À partir d'une généalogie des pratiques de prescription des médecins dans le domaine de la santé mentale, la chercheuse montre qu'on retrouve aujourd'hui les tensions qui existaient déjà au XIXe siècle dans le raisonnement clinique, entre la prise en compte de la spécificité du patient et l'universalisme de la maladie et des traitements.

Elle rappelle ainsi que, pendant une bonne partie du XIXe siècle, les médecins fondaient leur approche diagnostique et thérapeutique sur la spécificité du patient et non sur celle de la maladie. En d'autres termes, ils considéraient que le patient était unique, quelle que soit sa maladie et que son traitement devait en conséquence être élaboré « sur mesure ». Pour Mme Collin, le parallèle est frappant avec la psychiatrie depuis le milieu du XXe siècle. « L'approche psychanalytique qui dominait alors postulait que ce qui se passait dans la tête des patients devait être abordé en fonction de la spécificité et du vécu de la personne. La psychiatrie était alors dominée par le primat de la spécificité du patient. Avec l'essor de la psychopharmacologie moderne dans les années 1950 et la découverte des premiers antidépresseurs et antipsychotiques, on considèrera progressivement que ce qui se passe dans le cerveau est physique et biologique; passant ainsi de la spécificité du patient à celle de la maladie mentale, quels que soient le patient et les circonstances du déclenchement et de l'évolution de sa maladie. C'est le primat de l'universalisme de la maladie mentale et de la standardisation des diagnostics et des traitements médicamenteux qui devient dominant en santé mentale.», indique-t-elle.

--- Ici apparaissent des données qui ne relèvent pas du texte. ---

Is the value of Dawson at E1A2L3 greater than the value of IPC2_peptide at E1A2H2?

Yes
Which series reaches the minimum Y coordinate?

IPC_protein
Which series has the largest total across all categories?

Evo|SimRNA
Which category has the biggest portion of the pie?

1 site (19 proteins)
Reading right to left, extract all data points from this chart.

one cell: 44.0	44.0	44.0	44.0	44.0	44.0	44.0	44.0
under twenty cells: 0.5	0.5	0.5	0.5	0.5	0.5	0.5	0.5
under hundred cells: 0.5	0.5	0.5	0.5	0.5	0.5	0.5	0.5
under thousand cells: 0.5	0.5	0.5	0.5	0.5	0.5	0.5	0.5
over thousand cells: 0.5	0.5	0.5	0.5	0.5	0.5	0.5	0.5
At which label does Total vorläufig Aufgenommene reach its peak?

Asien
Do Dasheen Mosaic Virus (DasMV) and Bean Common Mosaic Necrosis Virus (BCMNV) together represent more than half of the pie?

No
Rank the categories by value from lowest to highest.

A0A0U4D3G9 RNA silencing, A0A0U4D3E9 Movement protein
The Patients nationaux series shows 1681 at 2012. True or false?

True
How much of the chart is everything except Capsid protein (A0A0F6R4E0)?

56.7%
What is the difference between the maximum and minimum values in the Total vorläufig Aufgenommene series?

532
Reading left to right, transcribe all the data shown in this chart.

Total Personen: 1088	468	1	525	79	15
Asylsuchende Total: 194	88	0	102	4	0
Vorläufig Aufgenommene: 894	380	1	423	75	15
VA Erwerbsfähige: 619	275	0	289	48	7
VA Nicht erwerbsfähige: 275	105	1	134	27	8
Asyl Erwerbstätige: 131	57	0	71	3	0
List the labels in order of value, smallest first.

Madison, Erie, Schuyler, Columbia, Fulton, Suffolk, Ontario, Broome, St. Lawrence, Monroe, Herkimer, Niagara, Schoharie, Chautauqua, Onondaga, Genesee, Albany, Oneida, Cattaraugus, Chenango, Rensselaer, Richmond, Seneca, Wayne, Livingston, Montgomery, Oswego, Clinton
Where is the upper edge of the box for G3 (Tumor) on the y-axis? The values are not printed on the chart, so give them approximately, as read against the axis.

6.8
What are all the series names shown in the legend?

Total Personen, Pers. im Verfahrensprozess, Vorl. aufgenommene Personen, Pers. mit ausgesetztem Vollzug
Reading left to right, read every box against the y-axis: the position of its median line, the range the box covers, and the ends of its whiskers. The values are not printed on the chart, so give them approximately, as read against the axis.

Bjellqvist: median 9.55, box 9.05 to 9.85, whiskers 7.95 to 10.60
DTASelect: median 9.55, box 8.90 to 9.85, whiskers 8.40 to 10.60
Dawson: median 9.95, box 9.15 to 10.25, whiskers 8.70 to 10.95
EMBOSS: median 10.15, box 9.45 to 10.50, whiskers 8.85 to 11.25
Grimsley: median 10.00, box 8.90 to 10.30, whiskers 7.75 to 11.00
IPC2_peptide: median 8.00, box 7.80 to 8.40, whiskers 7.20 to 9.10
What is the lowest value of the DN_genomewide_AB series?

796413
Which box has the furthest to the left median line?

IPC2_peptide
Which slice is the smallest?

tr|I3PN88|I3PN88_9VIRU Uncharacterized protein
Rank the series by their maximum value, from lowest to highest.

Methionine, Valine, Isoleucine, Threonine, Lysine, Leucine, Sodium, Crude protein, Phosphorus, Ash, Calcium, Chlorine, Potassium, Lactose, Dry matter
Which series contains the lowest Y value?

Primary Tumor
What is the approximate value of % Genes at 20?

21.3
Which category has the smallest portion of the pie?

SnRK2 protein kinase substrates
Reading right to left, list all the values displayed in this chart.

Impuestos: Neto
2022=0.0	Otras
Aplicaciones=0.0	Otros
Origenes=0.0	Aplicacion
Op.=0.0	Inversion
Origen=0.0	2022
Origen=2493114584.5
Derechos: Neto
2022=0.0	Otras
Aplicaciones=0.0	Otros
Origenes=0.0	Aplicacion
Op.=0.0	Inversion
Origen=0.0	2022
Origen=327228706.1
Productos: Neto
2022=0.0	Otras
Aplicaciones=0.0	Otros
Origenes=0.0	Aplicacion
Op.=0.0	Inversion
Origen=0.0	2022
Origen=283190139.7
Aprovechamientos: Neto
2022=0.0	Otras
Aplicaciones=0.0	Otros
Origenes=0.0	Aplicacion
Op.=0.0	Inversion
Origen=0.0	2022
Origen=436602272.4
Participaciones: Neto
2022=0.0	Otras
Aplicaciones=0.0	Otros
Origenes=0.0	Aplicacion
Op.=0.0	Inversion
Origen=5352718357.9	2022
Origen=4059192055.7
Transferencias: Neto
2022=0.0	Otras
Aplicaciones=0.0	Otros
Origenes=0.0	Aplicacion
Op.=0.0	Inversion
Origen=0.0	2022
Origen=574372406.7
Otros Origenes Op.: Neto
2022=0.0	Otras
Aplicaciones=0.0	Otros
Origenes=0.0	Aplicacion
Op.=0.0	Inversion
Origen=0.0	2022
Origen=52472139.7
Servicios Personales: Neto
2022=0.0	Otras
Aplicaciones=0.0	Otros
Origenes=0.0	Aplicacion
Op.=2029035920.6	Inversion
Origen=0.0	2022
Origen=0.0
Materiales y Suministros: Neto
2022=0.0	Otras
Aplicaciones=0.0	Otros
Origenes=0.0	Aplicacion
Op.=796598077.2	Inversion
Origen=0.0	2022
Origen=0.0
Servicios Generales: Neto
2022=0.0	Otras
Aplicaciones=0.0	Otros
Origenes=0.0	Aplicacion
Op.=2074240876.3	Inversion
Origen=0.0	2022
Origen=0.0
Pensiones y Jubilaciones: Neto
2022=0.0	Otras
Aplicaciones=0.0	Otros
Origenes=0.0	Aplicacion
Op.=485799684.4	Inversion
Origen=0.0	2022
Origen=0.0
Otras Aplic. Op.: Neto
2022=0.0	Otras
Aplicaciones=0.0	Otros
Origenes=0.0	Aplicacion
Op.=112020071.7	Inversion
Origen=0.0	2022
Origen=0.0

Concernant le traitement de la dépression aujourd'hui, Mme Collin note qu'environ 80% des antidépresseurs sont prescrits par les médecins de famille. Selon elle, leur processus de raisonnement ressemble à la façon dont leurs confrères abordaient leur patient au XIXe siècle, prenant avant tout en compte la perception qu'ils ont de leur patient, de leur vécu, de leur spécificité. « On est devant un phénomène de société où des gens se présentent chez le médecin car ils ne vont pas bien pour toutes sortes de raison, mais il n'est bien souvent pas question de maladie mentale. Les médecins procèdent alors par essai-erreur et ils ont devant eux un outil qui pourrait peut-être fonctionner, l'antidépresseur, qui devient une sorte de panacée. L'accroissement de la prescription tient en partie à ça », indique Mme Collin.

Les psychiatres gèrent, quant à eux, des troubles plus complexes, comme l'autisme. Bien que dans ce cas, les pratiques de prescription soient basées sur un raisonnement clinique complexe, Johanne Collin montre que leurs stratégies thérapeutiques sont dirigées contre des symptômes spécifiques et non pas contre les maladies mentales en tant qu'entités distinctes. « Comme c'est le cas en médecine à la fin du XIXe siècle, ils prescrivent à la pièce, tentent de calibrer et de contrer un ensemble de symptômes physiques avec un ensemble de médicaments » explique la chercheuse.

Mme Collin met en avant une forte tension entre la réalité de la pratique des médecins et psychiatres, et une demande de standardisation, symbolisée par le Diagnostic and Statistical Manual of Mental Disorder (DSM). Le DSM constitue une nomenclature des problèmes de santé mentale en établissant des critères à partir desquels les problèmes de santé mentale peuvent être diagnostiqués. Depuis 1980, les éditions successives du DSM évacuent la prise en compte du vécu du patient dans l'établissement du diagnostic et abaissent les critères et les seuils à partir desquels on considère qu'une personne est atteinte d'un problème de santé mentale.

« D'un côté, on est dans une ramification sans fin avec le DSM qui vise à standardiser les pratiques diagnostiques et thérapeutiques et, de l'autre, on est devant un patient entier. Ce qui disent les médecins, c'est que le DSM ne correspond pas à la vraie pratique. Ils sont pris en tension entre ce désir de considérer le patient comme un individu spécifique, pour lui trouver un traitement sur mesure, et la nécessité d'avoir des pratiques standardisées, explique Mme Collin. Il semble bien que le souhait d'avoir une psychiatrie fondée sur une sorte d'universalisme soit éloigné de la réalité des médecins et psychiatres, qui insistent sur la nécessité d'une approche globale articulant les dimensions bio-psycho-sociales du patient », conclut-elle.